Connection to Illinois: Engelbrecht resides in Peoria.

Biography: William D. "Bill" Engelbrecht discovered his love of writing as a sophomore in college when he won the William Randolph Hearst Award for writing at the University of Illinois. Upon completing his Masters's Degree he spent the next twenty-six years in the creative, imaginative world of the Leo Burnett Company, eventually serving as an Executive Vice President. Along the way, he started a newspaper, magazine and radio station. He served on the faculty of Bradley University and became one of its Vice Presidents. His advocacy for education eventually led him to be named the Chairman of the Board of Trustees of the University of Illinois.


Primary Literary Genre(s): Non-Fiction

Primary Audience(s): Adult readers


Selected Titles

The American Banker in Paris: The Remarkable True Story of Little Known Nelson Dean Jay

Dorrance Publishing Co. 2023

The life of Nelson Dean Jay is an opus sized adventure of the unknown banker who lived in Paris and influenced the powerful people of Europe as well as world events. During the Roaring Twenties in Paris, he was a friend of Ernest Hemingway, Coco Chanel, and Gertrude Stein. Jay was described in the New York Times as "one of the most civilized and authentic Americans in Paris." The German Gestapo busted into his office to close down his bank. He was the only American bank to remain open in occupied Paris during the war. DEAN JAY, NOT J.P. MORGAN, WILL ACT ON GERMAN REPARATIONS. New York Times January 15, 1929. Jay was a member of the welcoming party for Charles Lindbergh when he made the first transatlantic flight-New York to Paris. Later he criticized Lindbergh to his face, suggesting that he consider his views carefully. Was Dean Jay a spy? Probably not, but everyone sought his advice. From presidents to popes to dictators. He was an informant who provided information to those who needed and used it. He met his wife, Anne, on a blind date and that night he told her "I'm going to marry you." And he did. The marriage lasted sixty years.
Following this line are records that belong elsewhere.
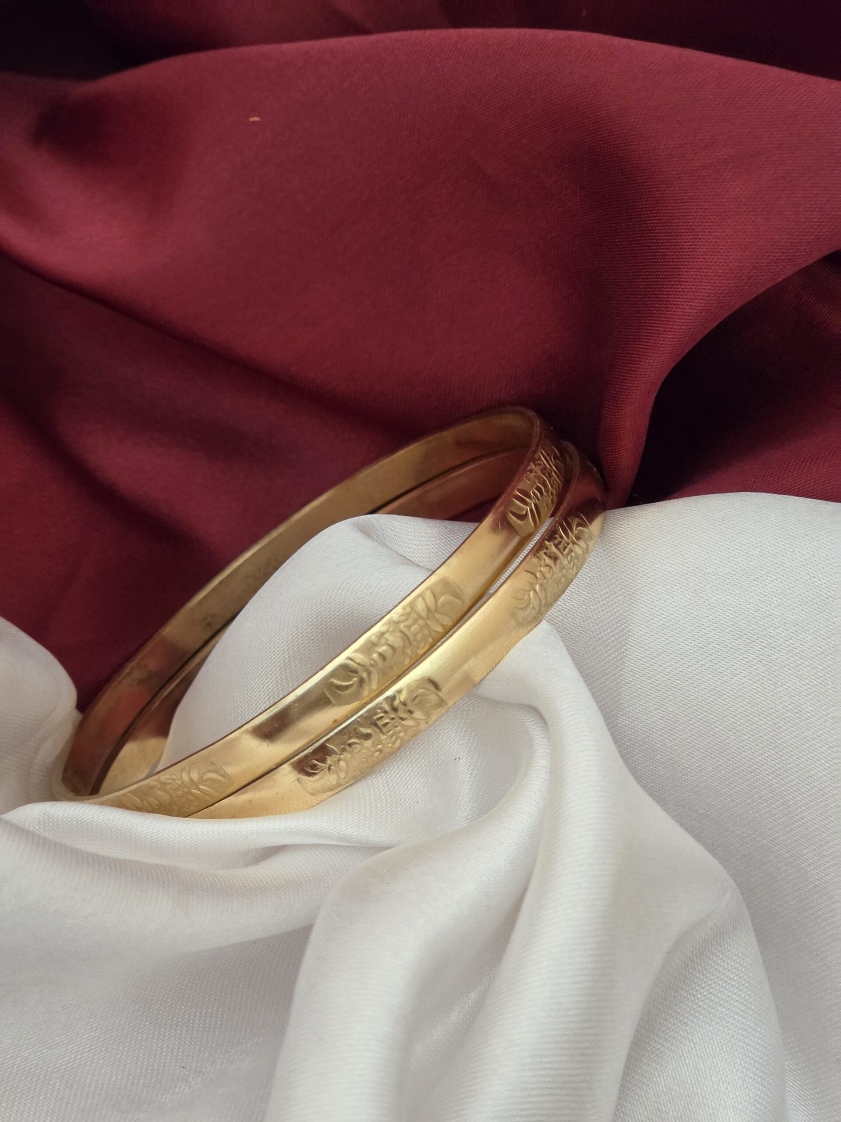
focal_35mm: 69
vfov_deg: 28.2
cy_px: 561
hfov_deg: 21.3
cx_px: 420
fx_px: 2235
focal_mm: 7
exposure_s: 1/100
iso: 500
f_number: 2.4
Jay helped provide the money for the work of his friend, Nobel Prize winner Madame Marie Curie, who laid the foundation for modern oncology. Dean and Anne Jay were people of substance and seriousness of purpose. You knew they were people to be heard and heeded. Both stood very erect with an unassuming, easy dignity of bearing. They were well above the average height and would have been described as "tall." Both had what we might then have called "fine figures" with reasonably broad shoulders and trim waists. Add for her a full bust.